We began with an improvised exhibition space in a disused diesel engine factory built within an ancient walled Chinese city and ended with an international award at a ceremony that attempted to rival the Oscars.
Philippa and I exhibited with Craig Potton and Ian McDonald at Pingyao International Photography Festival (PIP) last month. John B Turner curated the show titled To Save a Forest: New Zealand artists concerned with environmental conservation.
Pingyao, in the Shanxi province south of Beijing is the most intact ancient walled city in China. This Unesco World Heritage site was host to the 14th PIP festival September 2014.
With about 20,000 photographic prints by 2100 photographers, the 45 invited international exhibitors were accommodated in a traditional courtyard hotel where we ate mingled and exchanged ideas each day for a week. The exhibitors, curators and art and photography enthusiasts all rubbed shoulders in the biggest creative melting pot imaginable, aided by a troop of young Chinese volunteers who also acted as translators.
The grand opening took place with fanfares, drummers and performances on a massive stage just under the main city gate ringed with TV cameras on cranes, a drone camera and a horde of fans.
Getting to all of the exhibits was a daunting task along with trying to fit in our own floor talks and presentations and view those of others.
However we saw many tremendous shows including some very strong Chinese work alongside big names from Europe, USA, South America, Scandinavia and Australia.
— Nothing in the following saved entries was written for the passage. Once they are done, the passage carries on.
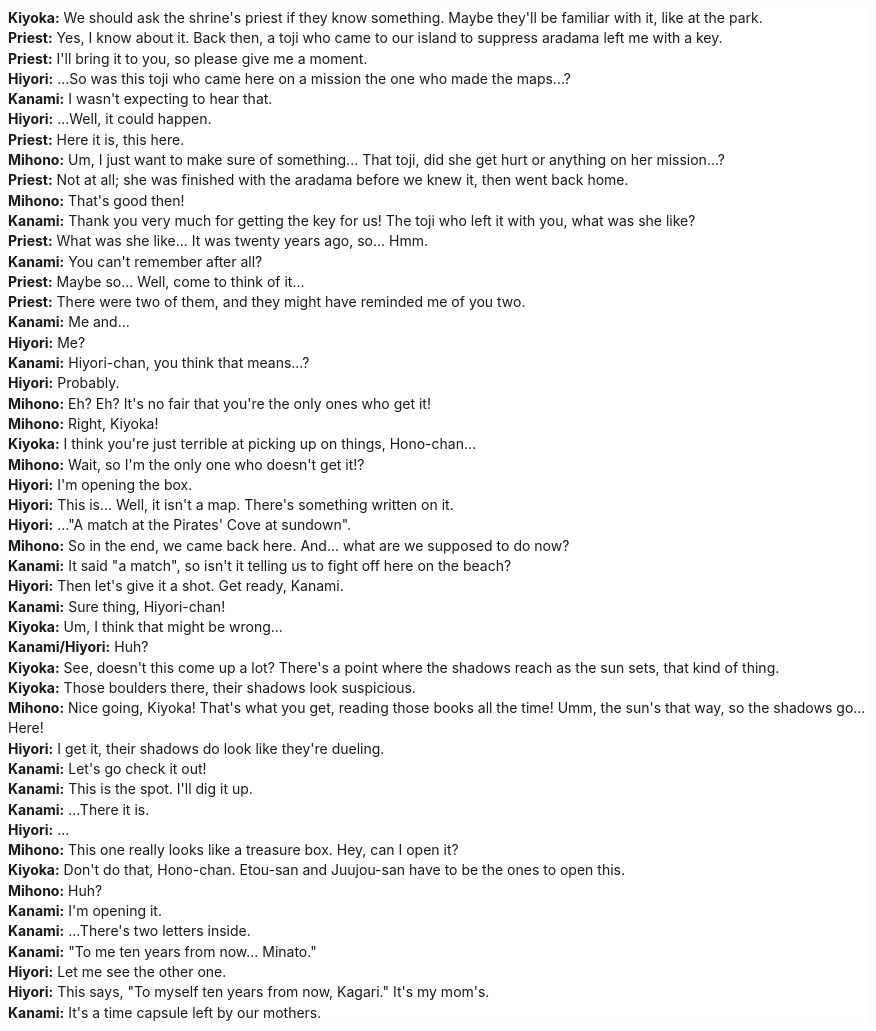 **Kiyoka:** We should ask the shrine's priest if they know something. Maybe they'll be familiar with it, like at the park.  
**Priest:** Yes, I know about it. Back then, a toji who came to our island to suppress aradama left me with a key.  
**Priest:** I'll bring it to you, so please give me a moment.  
**Hiyori:** ...So was this toji who came here on a mission the one who made the maps...?  
**Kanami:** I wasn't expecting to hear that.  
**Hiyori:** ...Well, it could happen.  
**Priest:** Here it is, this here.  
**Mihono:** Um, I just want to make sure of something... That toji, did she get hurt or anything on her mission...?  
**Priest:** Not at all; she was finished with the aradama before we knew it, then went back home.  
**Mihono:** That's good then\!  
**Kanami:** Thank you very much for getting the key for us\! The toji who left it with you, what was she like?  
**Priest:** What was she like... It was twenty years ago, so... Hmm.  
**Kanami:** You can't remember after all?  
**Priest:** Maybe so... Well, come to think of it...  
**Priest:** There were two of them, and they might have reminded me of you two.  
**Kanami:** Me and...  
**Hiyori:** Me?  
**Kanami:** Hiyori-chan, you think that means...?  
**Hiyori:** Probably.  
**Mihono:** Eh? Eh? It's no fair that you're the only ones who get it\!  
**Mihono:** Right, Kiyoka\!  
**Kiyoka:** I think you're just terrible at picking up on things, Hono-chan...  
**Mihono:** Wait, so I'm the only one who doesn't get it\!?  
**Hiyori:** I'm opening the box.  
**Hiyori:** This is... Well, it isn't a map. There's something written on it.  
**Hiyori:** ..."A match at the Pirates' Cove at sundown".  
**Mihono:** So in the end, we came back here. And... what are we supposed to do now?  
**Kanami:** It said "a match", so isn't it telling us to fight off here on the beach?  
**Hiyori:** Then let's give it a shot. Get ready, Kanami.  
**Kanami:** Sure thing, Hiyori-chan\!  
**Kiyoka:** Um, I think that might be wrong...  
**Kanami/Hiyori:** Huh?  
**Kiyoka:** See, doesn't this come up a lot? There's a point where the shadows reach as the sun sets, that kind of thing.  
**Kiyoka:** Those boulders there, their shadows look suspicious.  
**Mihono:** Nice going, Kiyoka\! That's what you get, reading those books all the time\! Umm, the sun's that way, so the shadows go... Here\!  
**Hiyori:** I get it, their shadows do look like they're dueling.  
**Kanami:** Let's go check it out\!  
**Kanami:** This is the spot. I'll dig it up.  
**Kanami:** ...There it is.  
**Hiyori:** ...  
**Mihono:** This one really looks like a treasure box. Hey, can I open it?  
**Kiyoka:** Don't do that, Hono-chan. Etou-san and Juujou-san have to be the ones to open this.  
**Mihono:** Huh?  
**Kanami:** I'm opening it.  
**Kanami:** ...There's two letters inside.  
**Kanami:** "To me ten years from now... Minato."  
**Hiyori:** Let me see the other one.  
**Hiyori:** This says, "To myself ten years from now, Kagari." It's my mom's.  
**Kanami:** It's a time capsule left by our mothers.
It came as a surprise to be honoured with an award for photographic excellence among so much outstanding photography and I am grateful to the judges for recognising my work in this way. Since the Watershed exhibition consisted of my photographs of environmental sculptures made in collaboration with Philippa Jones I also wish to acknowledge Philippa’s contribution to the success of this body of work into which we both put our creativity for more than a year.